Next is our Thoracic Oncology content area. Overdiagnosis and treatment of lung cancer by low-dose CT (LDCT) screening has been identified as a potential harm of screening. In this issue, Wang and colleagues evaluated changes in stage-specific and histologic type-specific incidence, mortality, and incidence rate ratio in a population where LDCT was used widely in employee health examinations to determine if the increased use of LDCT in low-risk populations led to lung cancer overdiagnosis. They found lung cancer incidence increased rapidly in women from 2011 onward (12% annually), whereas mortality declined. This incidence trend was accounted for by increased adenocarcinoma cases. Early-stage incidence rose 16.1 per 100,000 women, but there was no significant decline in late-stage cancer. The incidence rate ratio was highest in the most recent period and increased most in young women. These results suggest the possibility of population-level overdiagnosis of lung cancer in Chinese women resulting from LDCT screening in low-risk populations, highlighting the need for caution in expansion of lung cancer screening eligibility. Also in this section is a research letter exploring the value of shared decision-making during a lung cancer screening visit and another describing a biomarker-based approach for the determination of sample adequacy during endobronchial ultrasound-guided transbronchial needle aspiration.
Finally, I encourage you to take a look at our Humanities in Chest Medicine section, where you will find a multi-institutional, exploratory, qualitative research study of “No Escalation of Treatment” designations and an Exhalations piece titled, “Dress Rehearsal.”
Our case series publications for the month provide novel and educational cases to help improve your clinical skills.
I hope you enjoy reading all of the high-quality content available in this month’s issue of the journal CHEST. As always, I am grateful to the authors of this work, to the reviewers who volunteered their time to improve the quality of these manuscripts, and to our editorial board for guiding everything that we do. Until next month, I hope you enjoy the January issue.

:::::

→ TASK SET:
a) Answer these questions about the editor's note:
(i) By how much per year did lung cancer incidence in women rise from 2011 onward?
(ii) What is the title of the Exhalations piece in the Humanities in Chest Medicine section?
(iii) Which month's issue of CHEST does the note introduce?
b) Write out the part of the editor's note starting with "I hope you enjoy reading" and going on through "the January issue.".

:::::

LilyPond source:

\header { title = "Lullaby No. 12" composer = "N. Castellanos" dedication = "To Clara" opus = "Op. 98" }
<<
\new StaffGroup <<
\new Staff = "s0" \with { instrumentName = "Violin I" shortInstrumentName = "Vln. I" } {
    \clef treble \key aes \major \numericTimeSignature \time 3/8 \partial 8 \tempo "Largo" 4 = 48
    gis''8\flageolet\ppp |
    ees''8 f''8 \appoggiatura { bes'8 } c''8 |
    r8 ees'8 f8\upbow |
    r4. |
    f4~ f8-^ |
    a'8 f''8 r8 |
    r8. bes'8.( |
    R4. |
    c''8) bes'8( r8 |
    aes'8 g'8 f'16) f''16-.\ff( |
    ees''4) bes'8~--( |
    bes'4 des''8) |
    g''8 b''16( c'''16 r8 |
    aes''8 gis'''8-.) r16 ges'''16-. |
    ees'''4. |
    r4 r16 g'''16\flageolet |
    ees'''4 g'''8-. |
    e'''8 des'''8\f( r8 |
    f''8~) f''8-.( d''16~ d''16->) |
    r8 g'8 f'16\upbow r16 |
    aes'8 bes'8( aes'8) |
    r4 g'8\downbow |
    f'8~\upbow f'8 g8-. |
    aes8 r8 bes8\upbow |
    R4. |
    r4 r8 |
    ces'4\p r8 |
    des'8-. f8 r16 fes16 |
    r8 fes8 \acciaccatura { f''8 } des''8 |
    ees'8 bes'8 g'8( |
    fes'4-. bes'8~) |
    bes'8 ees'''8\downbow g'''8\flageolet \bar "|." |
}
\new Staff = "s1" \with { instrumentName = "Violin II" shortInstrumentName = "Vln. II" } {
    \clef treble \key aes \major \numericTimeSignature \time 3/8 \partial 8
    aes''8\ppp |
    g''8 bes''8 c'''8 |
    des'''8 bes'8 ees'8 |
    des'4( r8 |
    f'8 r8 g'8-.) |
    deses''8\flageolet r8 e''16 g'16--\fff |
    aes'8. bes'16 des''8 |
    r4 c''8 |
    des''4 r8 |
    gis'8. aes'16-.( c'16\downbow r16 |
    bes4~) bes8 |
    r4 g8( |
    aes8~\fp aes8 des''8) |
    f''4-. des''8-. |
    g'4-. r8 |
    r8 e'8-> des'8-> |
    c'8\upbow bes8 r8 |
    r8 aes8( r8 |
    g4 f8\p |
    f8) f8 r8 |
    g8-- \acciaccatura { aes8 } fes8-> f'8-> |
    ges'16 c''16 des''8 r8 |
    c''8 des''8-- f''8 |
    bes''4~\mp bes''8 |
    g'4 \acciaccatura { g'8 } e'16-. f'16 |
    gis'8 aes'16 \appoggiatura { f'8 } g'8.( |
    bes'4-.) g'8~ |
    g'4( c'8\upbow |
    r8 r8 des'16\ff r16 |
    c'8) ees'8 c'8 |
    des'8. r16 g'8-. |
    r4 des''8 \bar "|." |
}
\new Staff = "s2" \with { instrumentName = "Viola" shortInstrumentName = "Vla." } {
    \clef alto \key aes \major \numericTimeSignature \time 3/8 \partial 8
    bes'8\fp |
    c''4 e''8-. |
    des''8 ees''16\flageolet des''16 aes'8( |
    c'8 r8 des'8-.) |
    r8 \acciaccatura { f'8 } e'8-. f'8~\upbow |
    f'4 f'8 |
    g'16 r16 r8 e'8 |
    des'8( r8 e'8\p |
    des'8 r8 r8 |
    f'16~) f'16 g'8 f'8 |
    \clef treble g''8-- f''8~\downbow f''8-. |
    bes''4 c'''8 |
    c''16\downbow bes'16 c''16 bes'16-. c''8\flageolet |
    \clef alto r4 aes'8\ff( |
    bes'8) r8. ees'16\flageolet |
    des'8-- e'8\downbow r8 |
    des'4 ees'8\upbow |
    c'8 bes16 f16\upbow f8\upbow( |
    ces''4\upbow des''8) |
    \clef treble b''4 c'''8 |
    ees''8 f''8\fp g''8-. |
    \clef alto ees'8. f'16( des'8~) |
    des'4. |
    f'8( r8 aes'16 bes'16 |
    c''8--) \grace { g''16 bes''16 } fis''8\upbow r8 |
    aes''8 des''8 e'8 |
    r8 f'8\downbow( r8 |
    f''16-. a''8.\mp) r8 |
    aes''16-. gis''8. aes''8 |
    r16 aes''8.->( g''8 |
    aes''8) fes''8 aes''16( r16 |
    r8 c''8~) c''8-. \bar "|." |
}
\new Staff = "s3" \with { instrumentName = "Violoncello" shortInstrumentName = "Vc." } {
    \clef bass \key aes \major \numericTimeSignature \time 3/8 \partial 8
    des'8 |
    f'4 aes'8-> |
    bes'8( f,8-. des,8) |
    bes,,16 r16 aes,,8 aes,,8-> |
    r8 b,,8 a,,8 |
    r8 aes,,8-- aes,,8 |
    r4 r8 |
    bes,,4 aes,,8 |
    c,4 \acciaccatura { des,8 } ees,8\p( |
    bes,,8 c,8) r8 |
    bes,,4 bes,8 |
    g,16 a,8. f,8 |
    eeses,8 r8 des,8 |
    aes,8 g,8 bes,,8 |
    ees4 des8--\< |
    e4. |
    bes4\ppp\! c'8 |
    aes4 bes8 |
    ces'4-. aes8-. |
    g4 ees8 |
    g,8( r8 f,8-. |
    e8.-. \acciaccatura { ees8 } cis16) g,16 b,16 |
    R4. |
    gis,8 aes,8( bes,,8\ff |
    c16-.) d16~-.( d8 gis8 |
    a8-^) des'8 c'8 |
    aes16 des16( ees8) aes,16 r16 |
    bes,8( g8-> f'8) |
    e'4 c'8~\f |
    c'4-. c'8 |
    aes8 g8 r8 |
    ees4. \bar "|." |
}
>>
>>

:::::

→ ANSWERS BY TASK:
a)
(i) 12% annually
(ii) "Dress Rehearsal"
(iii) January

b)
I hope you enjoy reading all of the high-quality content available in this month’s issue of the journal CHEST. As always, I am grateful to the authors of this work, to the reviewers who volunteered their time to improve the quality of these manuscripts, and to our editorial board for guiding everything that we do. Until next month, I hope you enjoy the January issue.